■ **THE REQUEST**:
From the listing below, gather each line that contains the word "indicated" and copy those lines out in the order they appear.

Begin

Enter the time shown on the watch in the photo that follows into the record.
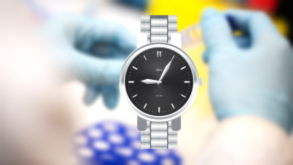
9:05
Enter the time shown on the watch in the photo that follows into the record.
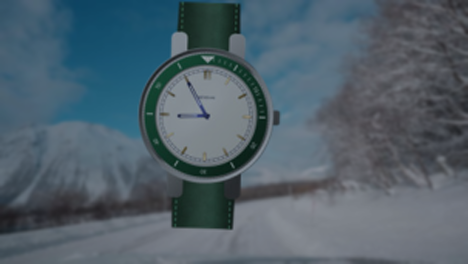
8:55
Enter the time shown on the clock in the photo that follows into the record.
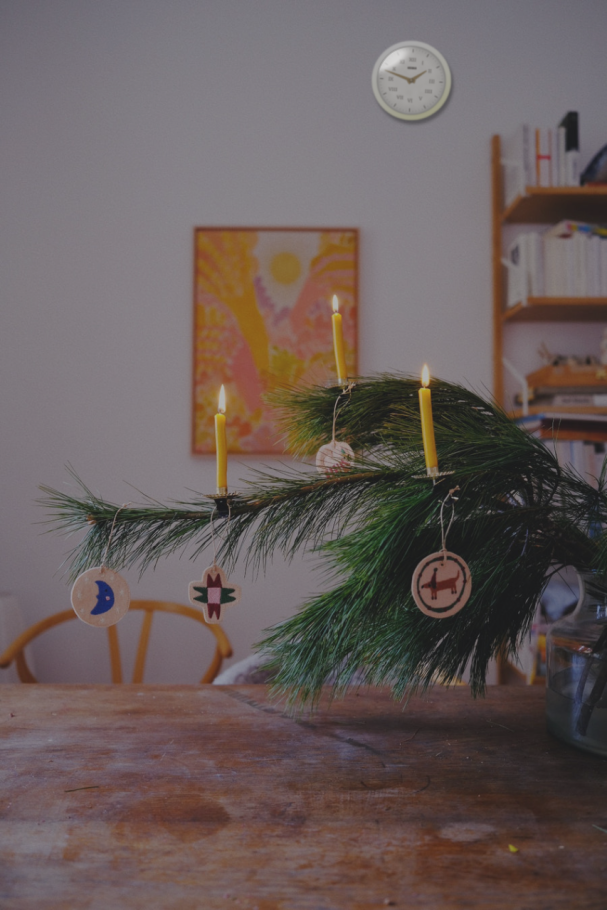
1:48
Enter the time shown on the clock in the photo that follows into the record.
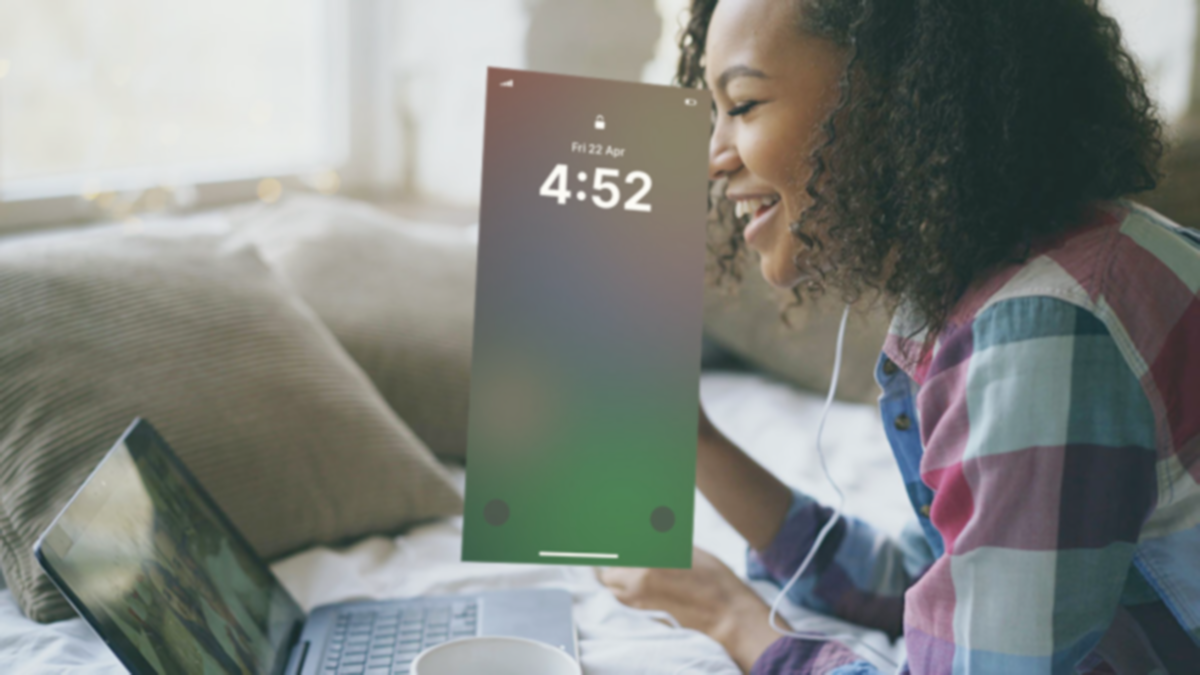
4:52
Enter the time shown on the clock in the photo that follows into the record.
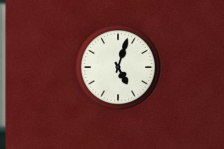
5:03
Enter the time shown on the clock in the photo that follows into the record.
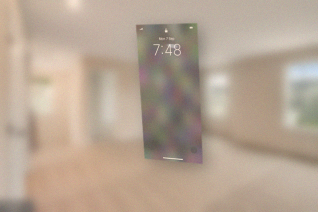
7:48
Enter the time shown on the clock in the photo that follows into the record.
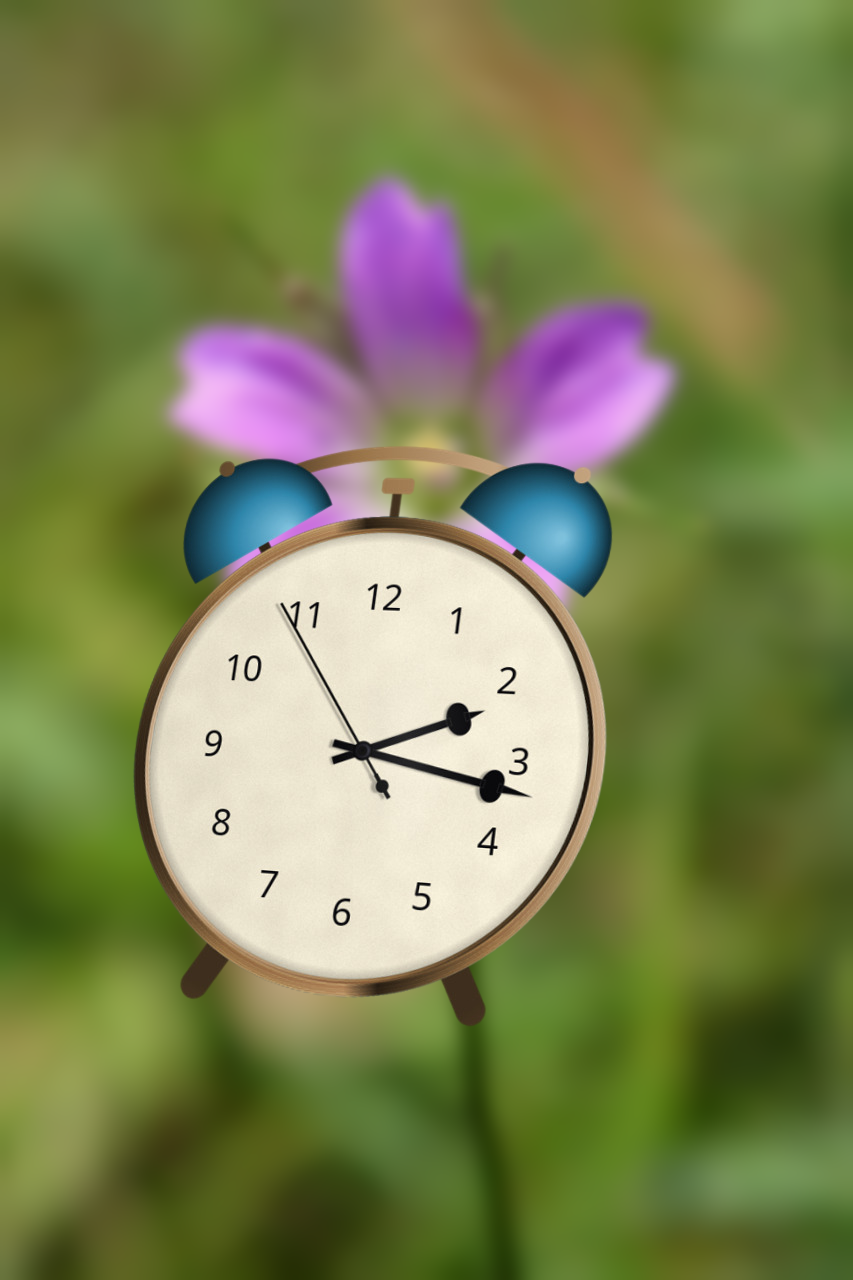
2:16:54
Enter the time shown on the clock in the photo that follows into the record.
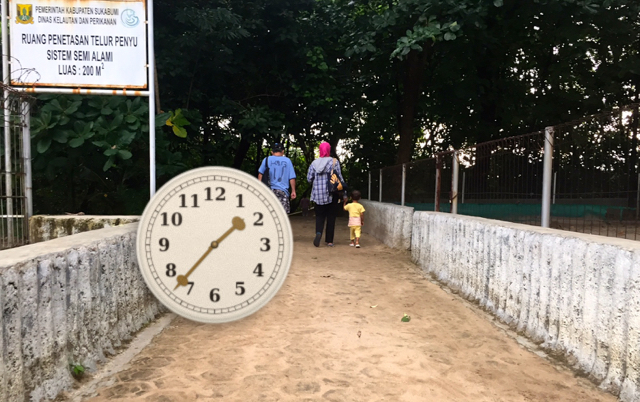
1:37
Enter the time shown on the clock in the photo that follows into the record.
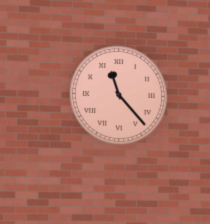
11:23
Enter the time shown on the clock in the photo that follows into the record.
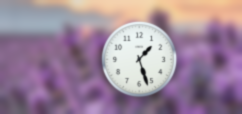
1:27
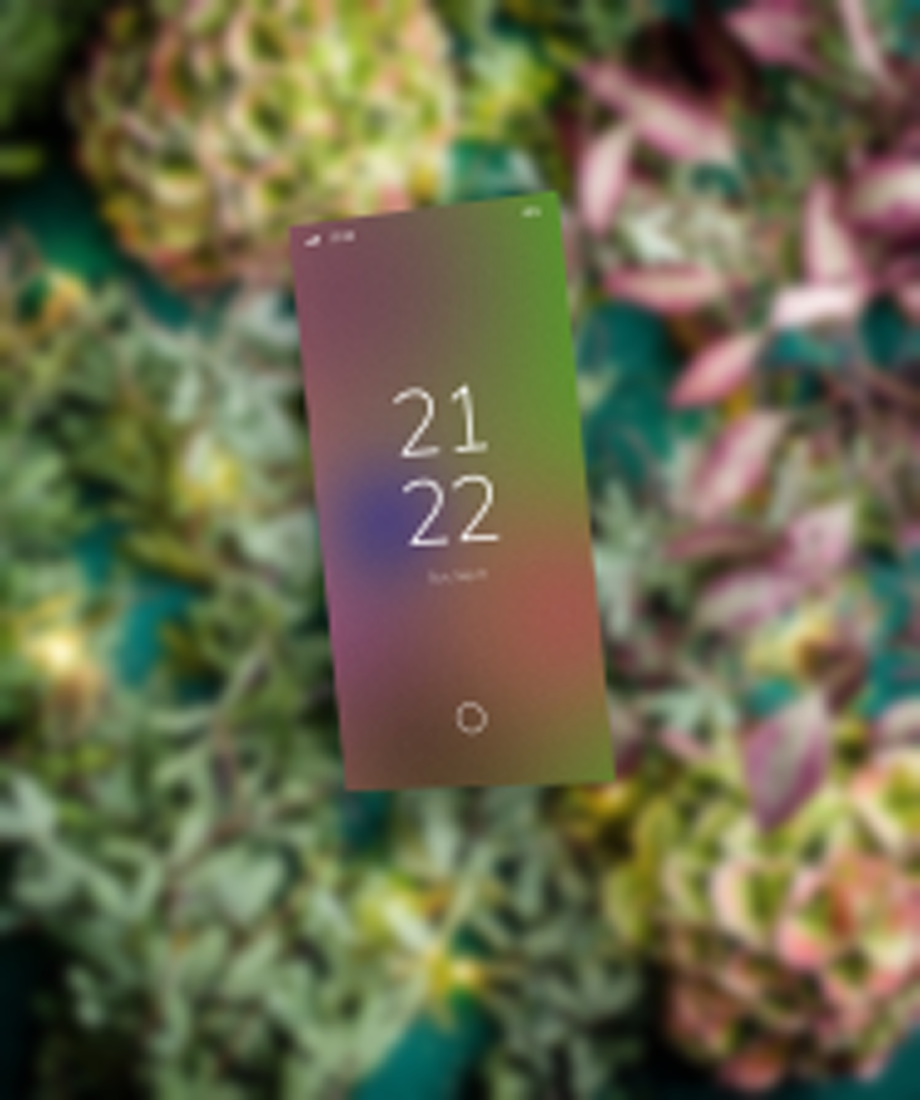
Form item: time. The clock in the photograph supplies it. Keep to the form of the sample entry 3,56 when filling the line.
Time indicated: 21,22
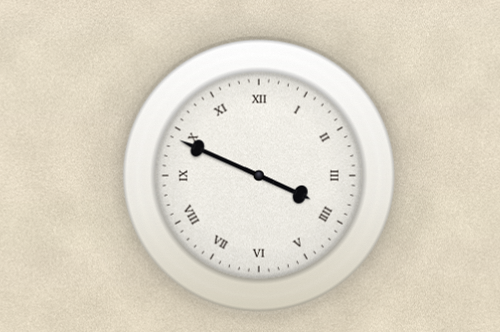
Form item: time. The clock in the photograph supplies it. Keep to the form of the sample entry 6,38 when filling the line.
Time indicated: 3,49
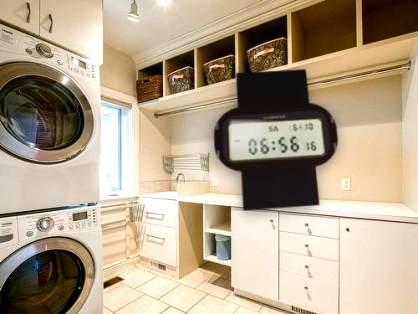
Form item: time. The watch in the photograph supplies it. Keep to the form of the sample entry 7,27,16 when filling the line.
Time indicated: 6,56,16
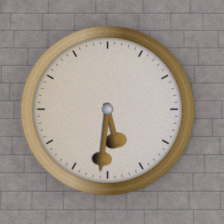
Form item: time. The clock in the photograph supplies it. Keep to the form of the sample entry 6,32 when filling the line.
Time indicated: 5,31
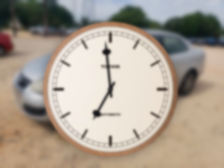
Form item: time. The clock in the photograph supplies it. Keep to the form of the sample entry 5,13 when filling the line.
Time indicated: 6,59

End

■ **ANSWER TO THE EXERCISE**:
Time indicated: 21,22
Time indicated: 3,49
Time indicated: 6,56,16
Time indicated: 5,31
Time indicated: 6,59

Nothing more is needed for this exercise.